Though Section 149 IPC may not in a given case apply to a case  covered by Section 301, it would depend upon the factual background  involved. No hard and fast rule of universal application can be  invoked. In the facts of present case, as adumbrated supra, the  essential ingredients of Section 149 have been amply established.  Though initially the malice was focused on PW-1, the fact that all the  accused chased and assaulted the deceased is a case of transfer of  malice. The same was again pursued by coming back and attacking PW-1.   

So far as the assaults on PW-1 is concerned, the nature of the  assaults and the injuries found clearly bring in application of Section  307 IPC. The trial Court was therefore justified in convicting accused- respondent No.1 under Section 307 IPC. The essential ingredients  required to be proved in the case of an offence under Section 307 are:-

(i)     That the death of a human being was attempted; (ii)    That such death was attempted to be caused by,  or in consequence of the act of the accused; (iii    That such act was done with the intention of  causing death; or that it was done with the  intention of causing such bodily injury as; (a) the  accused knew to be likely to cause death; or (b) was  sufficient in the ordinary course of nature to cause  death, or that the accused attempted to cause death  by doing an act known to him to be so imminently  dangerous that it must in all probability cause (a)  death, or (b)such bodily injury as is likely to  cause death, the accused having no excuse for  incurring the risk of causing such death or injury.

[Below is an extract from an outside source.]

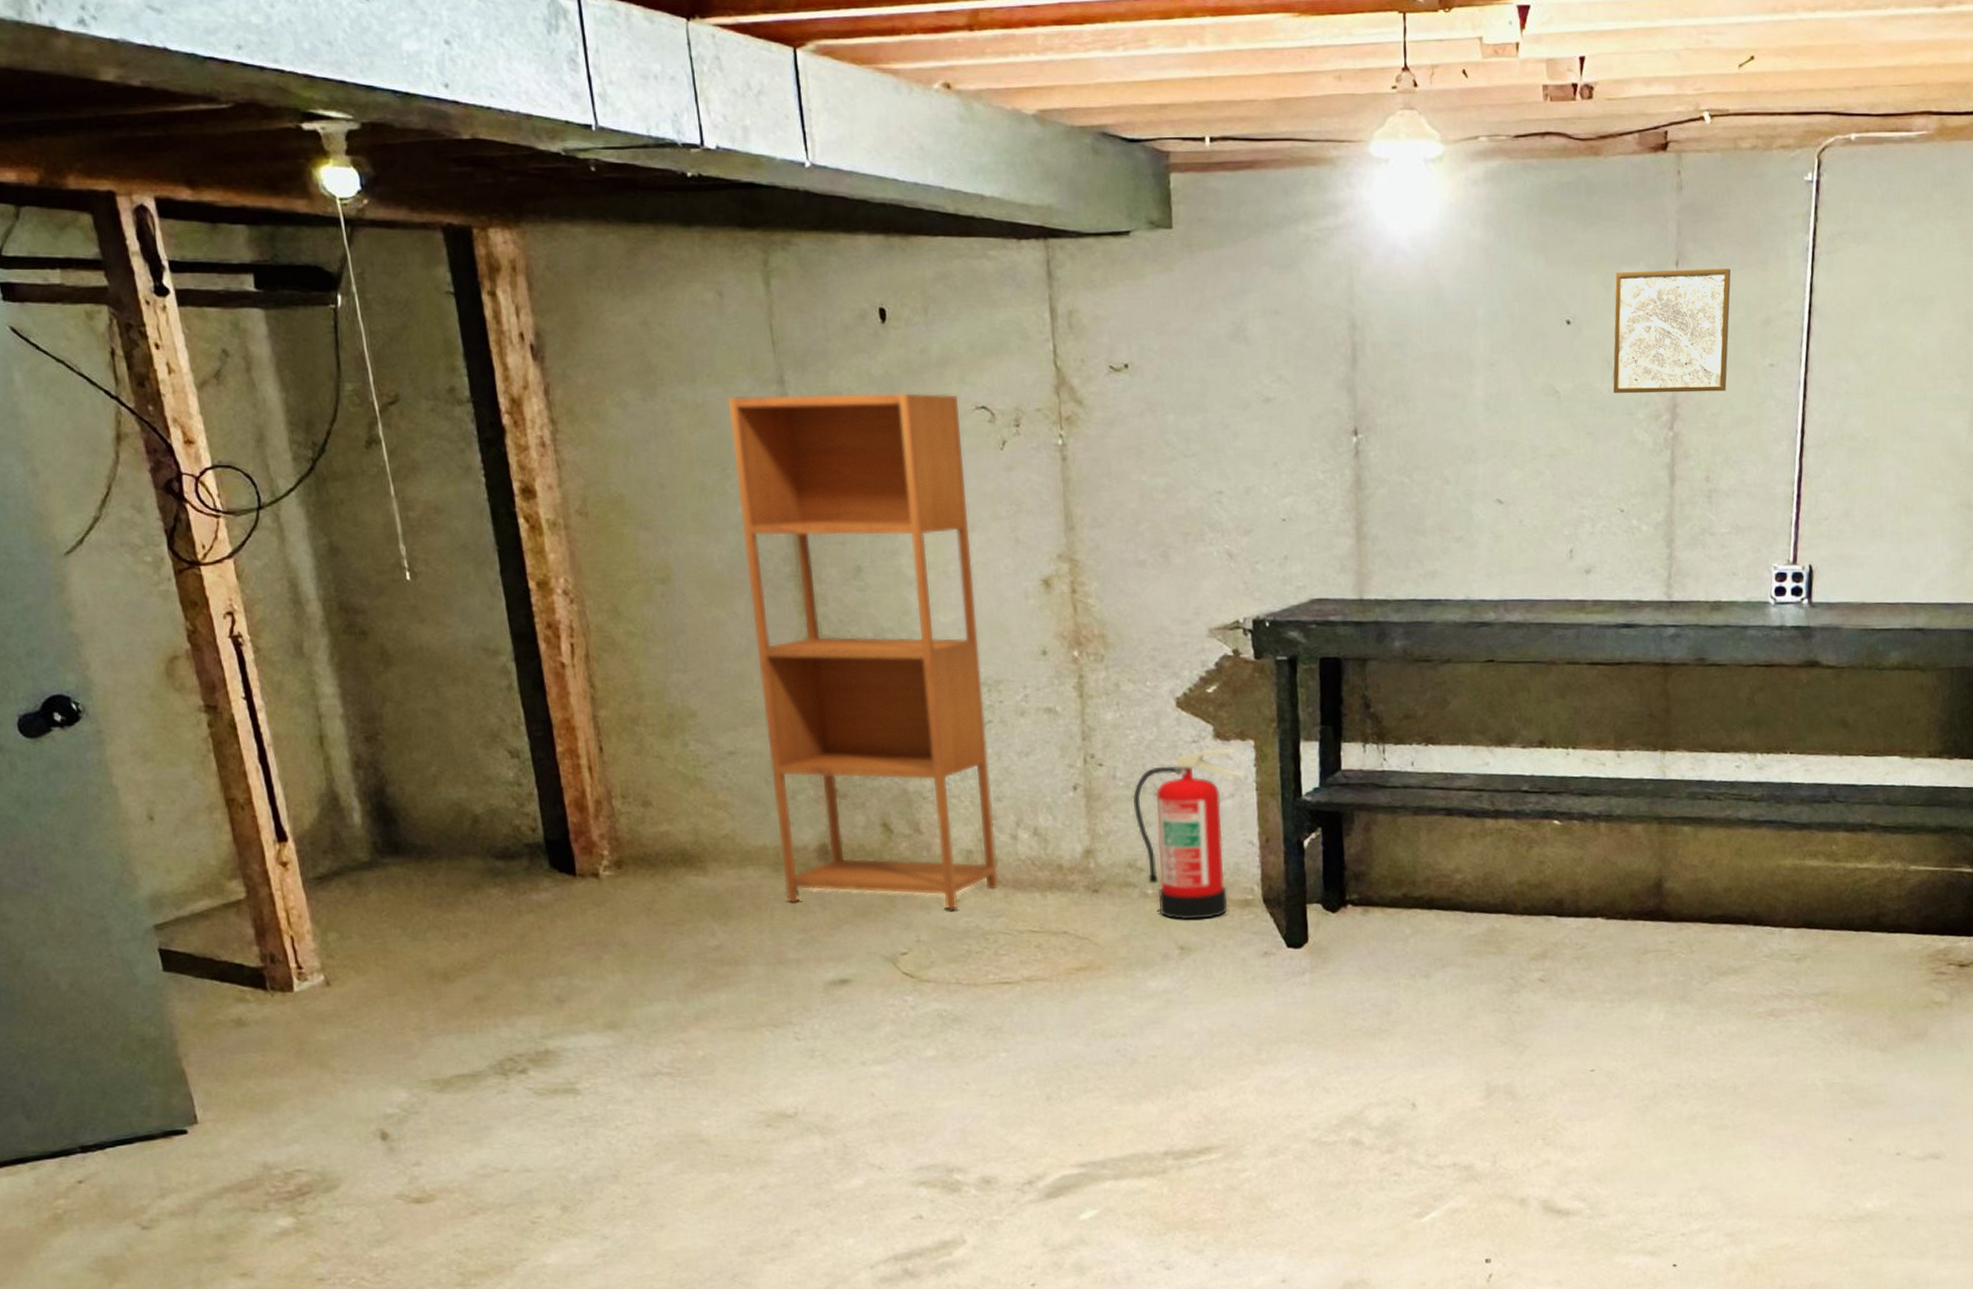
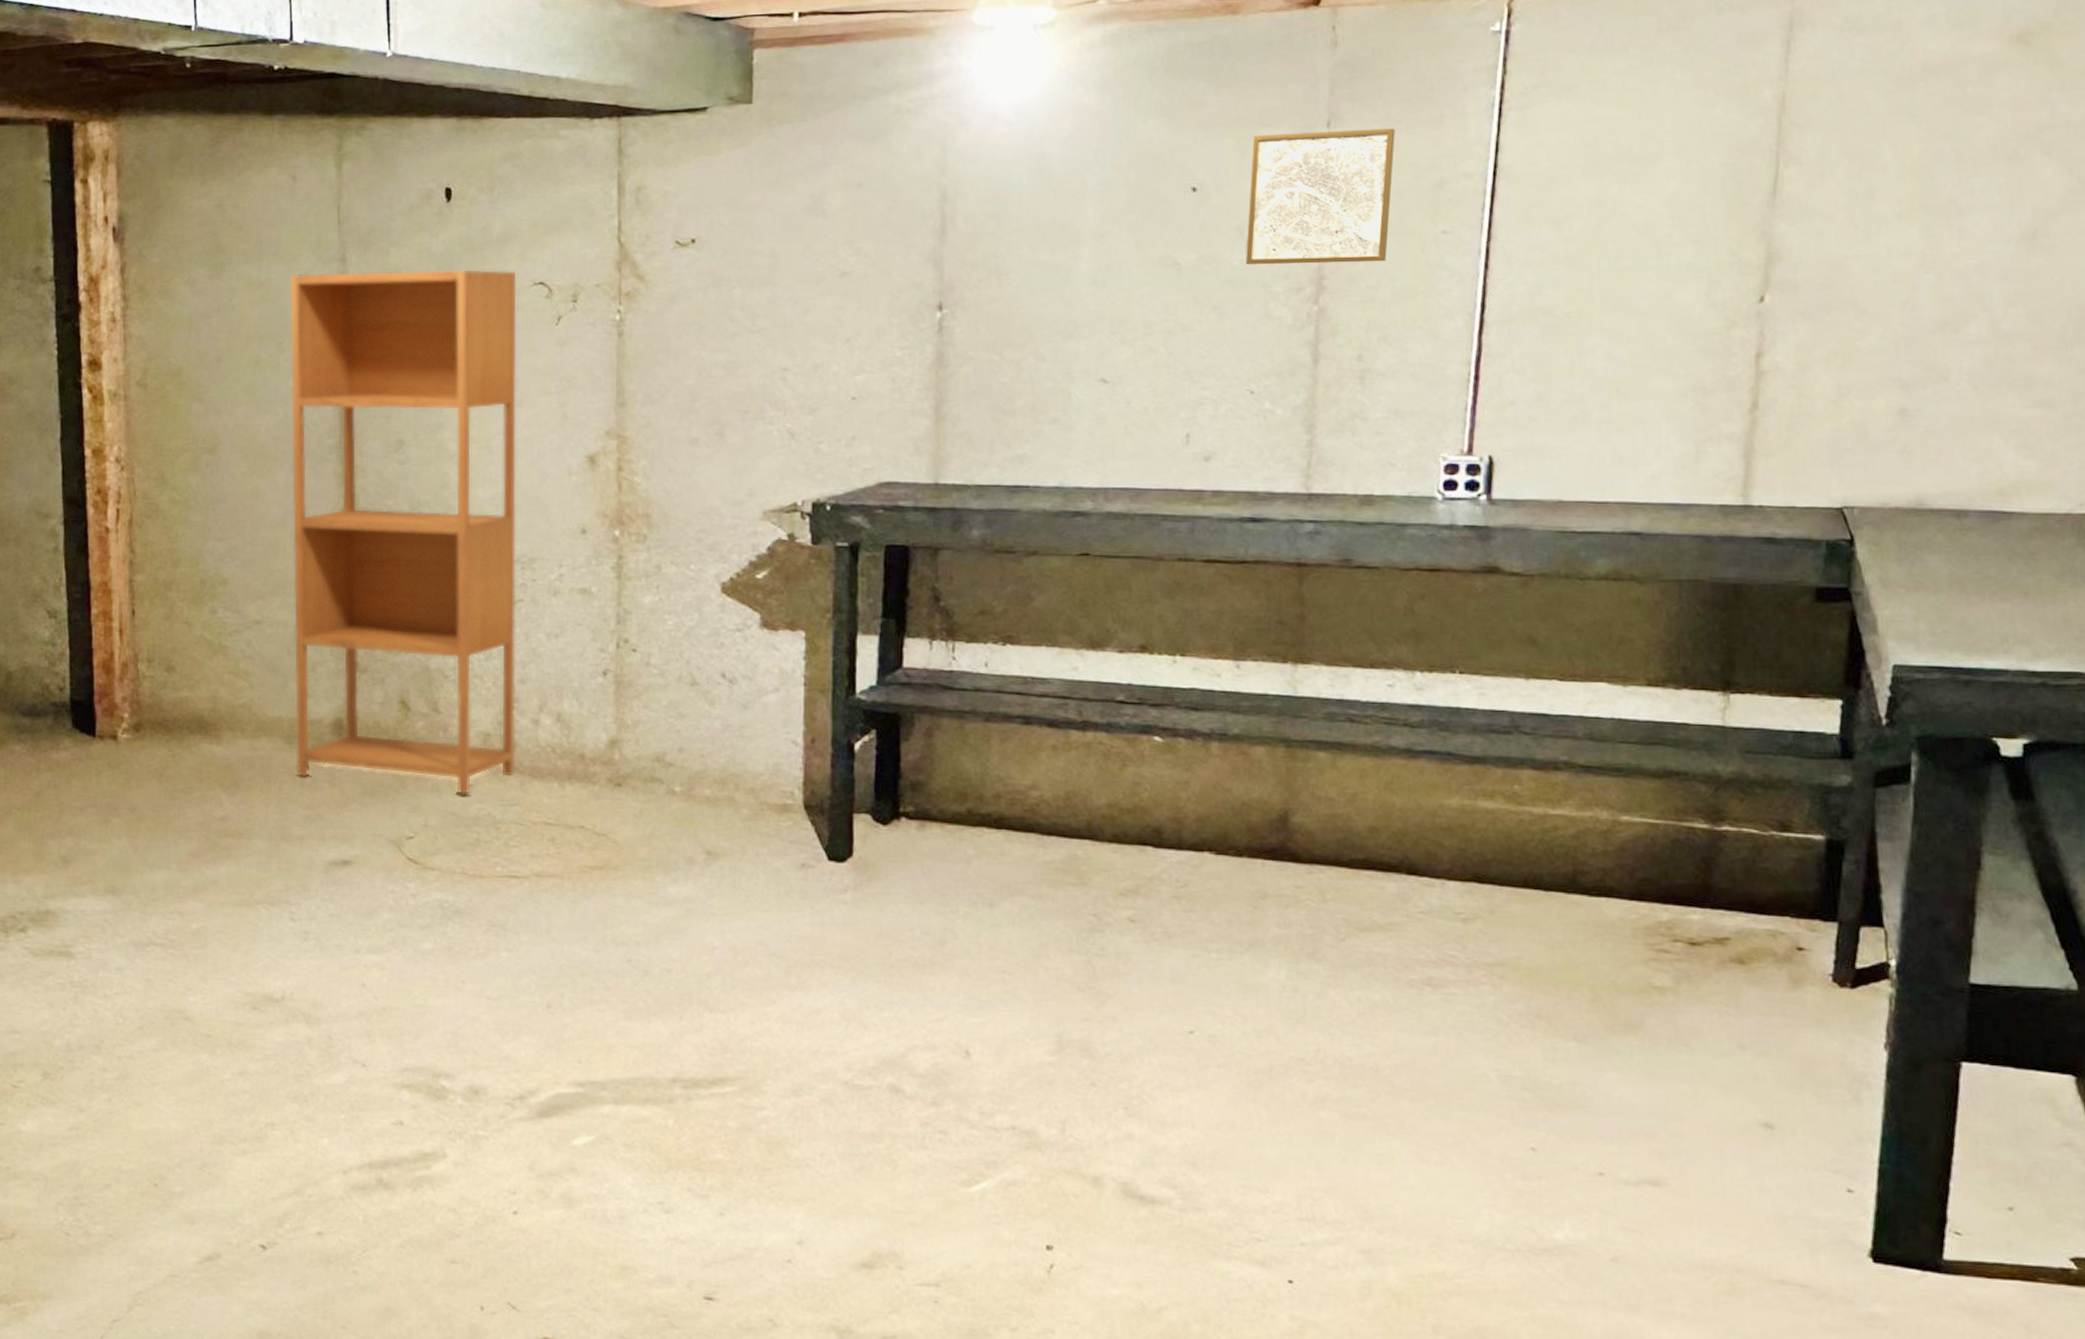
fire extinguisher: present [1132,748,1246,920] -> none [666,639,794,822]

In offence under Section 307 all the ingredients of offence of  murder are present except the death of the victim. For the application  of Section 307 it is not necessary that the injury capable of causing  death should have been actually inflicted. The injuries sustained, the  manner of assaults and the weapons used clearly make out a case of  Section 307 IPC. But since sentence and fine have been maintained  alteration of conviction notwithstanding no modification of sentence  need be made.   It is true that when two views are possible and if  one view has been adopted by the Court to either acquit the accused or  to apply a different provision of law, interference should not be made  but when the judgment suffers from legal infirmities and application of  legal position to the factual scenario is unsustainable, interference  is not only necessary but also highly desirable. The appeal deserves to  be allowed. In the ultimate, the judgment of the High Court is set  aside and that of the trial Court is restored. The respondents shall  surrender to custody and serve out the balance sentence.